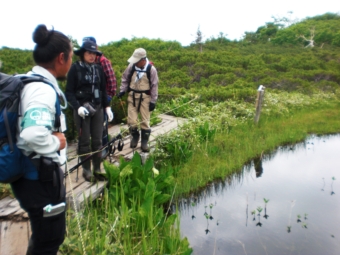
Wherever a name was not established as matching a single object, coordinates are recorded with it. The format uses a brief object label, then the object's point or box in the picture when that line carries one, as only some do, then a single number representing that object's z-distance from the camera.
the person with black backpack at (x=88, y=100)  4.49
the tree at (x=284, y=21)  46.72
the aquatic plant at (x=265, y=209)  5.56
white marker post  9.61
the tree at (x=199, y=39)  28.60
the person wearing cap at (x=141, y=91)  6.07
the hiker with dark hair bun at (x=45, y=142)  2.20
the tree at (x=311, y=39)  34.42
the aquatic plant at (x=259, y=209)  5.60
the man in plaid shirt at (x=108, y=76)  5.43
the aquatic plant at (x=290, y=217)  5.18
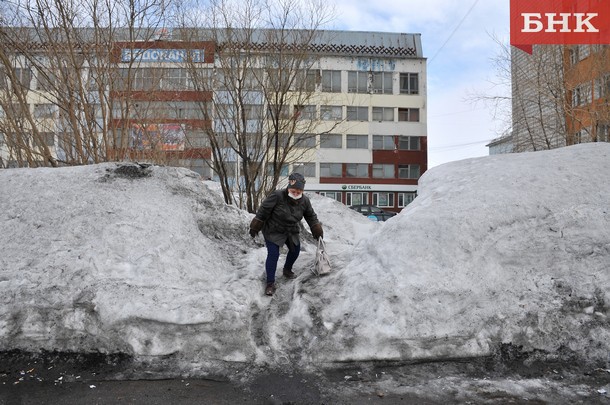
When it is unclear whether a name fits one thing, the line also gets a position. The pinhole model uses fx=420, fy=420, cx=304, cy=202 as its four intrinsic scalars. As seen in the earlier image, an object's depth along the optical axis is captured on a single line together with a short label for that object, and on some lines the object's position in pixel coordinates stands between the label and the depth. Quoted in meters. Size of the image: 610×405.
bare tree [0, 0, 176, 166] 8.23
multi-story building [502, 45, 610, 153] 15.51
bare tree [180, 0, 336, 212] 10.76
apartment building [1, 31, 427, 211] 39.50
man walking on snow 5.54
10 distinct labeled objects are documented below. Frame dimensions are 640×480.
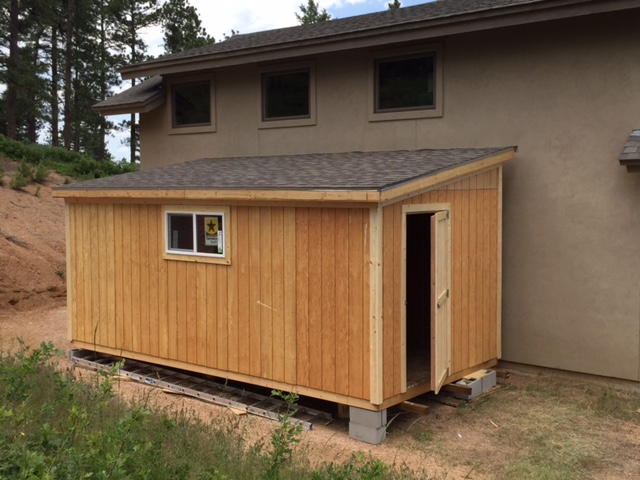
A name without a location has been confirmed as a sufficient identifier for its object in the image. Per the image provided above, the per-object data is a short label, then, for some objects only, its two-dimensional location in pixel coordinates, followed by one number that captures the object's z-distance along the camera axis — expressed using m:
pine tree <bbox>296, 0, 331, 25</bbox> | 36.88
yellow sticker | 7.59
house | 6.52
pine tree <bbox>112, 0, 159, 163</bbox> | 34.84
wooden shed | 6.36
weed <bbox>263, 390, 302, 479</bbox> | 3.82
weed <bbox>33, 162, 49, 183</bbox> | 18.98
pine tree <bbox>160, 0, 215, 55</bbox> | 34.75
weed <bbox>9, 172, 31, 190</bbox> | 17.53
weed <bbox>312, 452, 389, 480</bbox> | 3.53
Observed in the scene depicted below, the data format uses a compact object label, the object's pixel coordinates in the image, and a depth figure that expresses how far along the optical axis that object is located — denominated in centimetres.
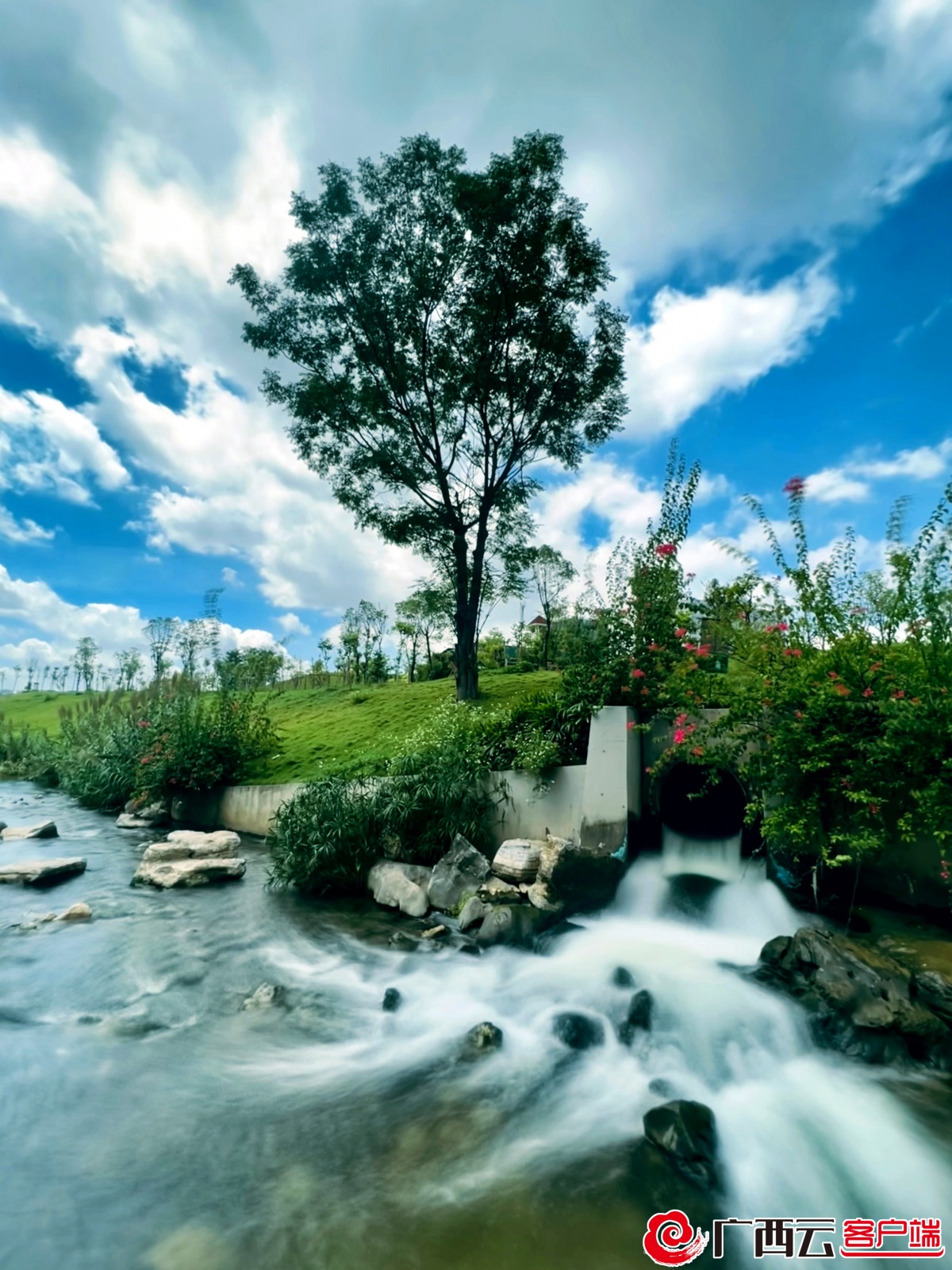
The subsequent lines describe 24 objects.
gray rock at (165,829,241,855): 1109
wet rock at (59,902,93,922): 798
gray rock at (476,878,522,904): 766
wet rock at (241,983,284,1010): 575
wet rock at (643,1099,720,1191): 347
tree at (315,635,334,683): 3350
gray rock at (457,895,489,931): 737
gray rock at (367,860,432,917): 813
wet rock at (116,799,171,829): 1445
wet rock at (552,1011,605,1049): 492
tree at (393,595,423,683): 3055
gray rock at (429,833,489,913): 803
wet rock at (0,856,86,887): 962
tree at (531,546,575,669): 2809
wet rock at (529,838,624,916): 755
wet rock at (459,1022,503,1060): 485
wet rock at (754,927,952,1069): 461
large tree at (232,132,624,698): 1478
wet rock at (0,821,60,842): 1248
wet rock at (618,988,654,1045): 493
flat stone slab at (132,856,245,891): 959
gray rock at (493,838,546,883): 805
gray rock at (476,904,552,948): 681
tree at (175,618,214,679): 2536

==============================

_Exercise_: Out of the material above, output word for word the line with "tree at (531,546,575,669): 2809", the line with "wet rock at (618,988,654,1045): 493", and all lines between them, with nothing else.

_Task answer_:
tree at (531,546,575,669): 2809
wet rock at (529,838,624,916): 755
wet rock at (459,1022,503,1060): 485
wet rock at (754,927,952,1069): 461
large tree at (232,132,624,698): 1478
wet rock at (0,821,60,842): 1248
wet rock at (618,988,654,1045): 493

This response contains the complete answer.